### [Textauszug]
# # # # # # #

Vor ein paar Tagen habe ich die Möglichkeit gehabt mit einer Gruppe von 6 TeilnehmerInnen und 4 Facilitatoren online an einem 3D-Mapping teilzunehmen. Das, was aus der Krise heraus geboren wurde – online statt offline zu agieren – entppuppte sich für mich als eine wichtige und sehr positive Erfahrung.
Meine vorherige Erfahrung:
Vor Jahren hatte ich die Möglichkeit mit C. O. Scharmer und verschiedenen Größen bei einem Kongress in Berlin den damals „Scultpting“ genannten Prozess mitzumachen. Dabei steht verschiedenen Teams eine vielzahl an Materialien zur Verfügung, mit der sie eine aktuelle Situation in eine art Skulptur übertragen. Ähnlich wie ein Organisationsstellen werden aus den Materialien Formen gebildet oder Figuren und Materialien werden als Platzhalter verwendet. In den Kleingruppen entstehen so verschiedene Bilder. Anschließend sehen sich die TeilnehmerInnen die entstandenen Bilder an den anderen Tischen an und lassen sich die dort verwendeten Symbole erläutern.

# # # # # # #

### [Aufgabenstellung]
Zitieren Sie aus dem Text über das Online-3D-Mapping wörtlich die Stelle von „Vor ein paar“ bis „sehr positive Erfahrung.“.

### [Quellenangaben]
# # # # # # #

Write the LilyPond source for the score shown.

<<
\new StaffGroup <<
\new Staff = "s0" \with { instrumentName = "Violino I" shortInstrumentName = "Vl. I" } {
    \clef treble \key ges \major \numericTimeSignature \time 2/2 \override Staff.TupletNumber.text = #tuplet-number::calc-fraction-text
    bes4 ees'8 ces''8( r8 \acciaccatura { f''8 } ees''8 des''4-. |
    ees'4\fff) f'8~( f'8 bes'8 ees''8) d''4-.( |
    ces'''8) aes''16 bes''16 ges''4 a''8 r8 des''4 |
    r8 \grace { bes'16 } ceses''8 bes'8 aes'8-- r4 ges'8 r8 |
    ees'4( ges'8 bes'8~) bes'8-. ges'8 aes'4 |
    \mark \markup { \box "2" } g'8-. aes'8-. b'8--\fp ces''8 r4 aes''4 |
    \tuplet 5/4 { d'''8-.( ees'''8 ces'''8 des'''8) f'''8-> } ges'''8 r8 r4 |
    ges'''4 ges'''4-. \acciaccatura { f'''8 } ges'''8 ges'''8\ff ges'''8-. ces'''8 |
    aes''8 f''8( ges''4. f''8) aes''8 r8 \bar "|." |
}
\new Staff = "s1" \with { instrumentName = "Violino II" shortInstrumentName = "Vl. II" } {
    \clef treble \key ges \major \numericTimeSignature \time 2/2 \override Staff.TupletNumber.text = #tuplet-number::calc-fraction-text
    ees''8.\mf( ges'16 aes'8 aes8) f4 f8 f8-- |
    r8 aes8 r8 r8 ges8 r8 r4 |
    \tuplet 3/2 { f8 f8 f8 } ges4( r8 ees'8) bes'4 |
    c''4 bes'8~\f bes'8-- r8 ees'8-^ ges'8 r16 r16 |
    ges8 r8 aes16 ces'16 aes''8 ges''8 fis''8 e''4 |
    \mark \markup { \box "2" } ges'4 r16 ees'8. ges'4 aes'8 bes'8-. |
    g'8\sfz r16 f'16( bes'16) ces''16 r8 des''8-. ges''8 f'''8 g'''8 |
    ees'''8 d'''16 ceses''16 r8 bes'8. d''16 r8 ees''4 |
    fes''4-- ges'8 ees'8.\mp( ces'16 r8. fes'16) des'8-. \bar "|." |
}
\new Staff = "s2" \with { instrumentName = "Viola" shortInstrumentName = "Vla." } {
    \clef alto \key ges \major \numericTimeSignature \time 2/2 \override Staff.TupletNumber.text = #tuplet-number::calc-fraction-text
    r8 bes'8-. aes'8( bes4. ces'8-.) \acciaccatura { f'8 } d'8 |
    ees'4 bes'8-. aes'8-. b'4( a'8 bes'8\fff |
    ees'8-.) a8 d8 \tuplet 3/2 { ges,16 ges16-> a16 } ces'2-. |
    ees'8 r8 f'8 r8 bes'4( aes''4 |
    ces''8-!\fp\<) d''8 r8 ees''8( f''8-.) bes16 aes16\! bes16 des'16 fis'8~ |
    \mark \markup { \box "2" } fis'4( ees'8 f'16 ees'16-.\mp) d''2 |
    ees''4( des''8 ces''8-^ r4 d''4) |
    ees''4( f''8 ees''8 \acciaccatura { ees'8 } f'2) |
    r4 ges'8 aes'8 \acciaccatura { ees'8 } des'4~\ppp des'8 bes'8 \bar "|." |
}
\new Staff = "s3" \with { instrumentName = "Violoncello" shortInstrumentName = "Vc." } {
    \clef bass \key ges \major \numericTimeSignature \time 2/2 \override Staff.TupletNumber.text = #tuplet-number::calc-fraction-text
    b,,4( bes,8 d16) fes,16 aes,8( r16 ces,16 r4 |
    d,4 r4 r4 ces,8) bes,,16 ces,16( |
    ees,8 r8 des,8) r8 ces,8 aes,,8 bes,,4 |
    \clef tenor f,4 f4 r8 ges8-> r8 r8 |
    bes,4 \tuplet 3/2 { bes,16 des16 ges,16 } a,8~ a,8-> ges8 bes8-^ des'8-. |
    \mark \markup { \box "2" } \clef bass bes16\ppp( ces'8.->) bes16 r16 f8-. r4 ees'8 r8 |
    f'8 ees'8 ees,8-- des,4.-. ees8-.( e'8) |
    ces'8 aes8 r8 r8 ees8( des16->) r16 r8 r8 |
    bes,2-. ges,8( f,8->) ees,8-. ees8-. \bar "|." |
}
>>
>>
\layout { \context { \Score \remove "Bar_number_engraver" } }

# # # # # # #

### [Lösung]
Vor ein paar Tagen habe ich die Möglichkeit gehabt mit einer Gruppe von 6 TeilnehmerInnen und 4 Facilitatoren online an einem 3D-Mapping teilzunehmen. Das, was aus der Krise heraus geboren wurde – online statt offline zu agieren – entppuppte sich für mich als eine wichtige und sehr positive Erfahrung.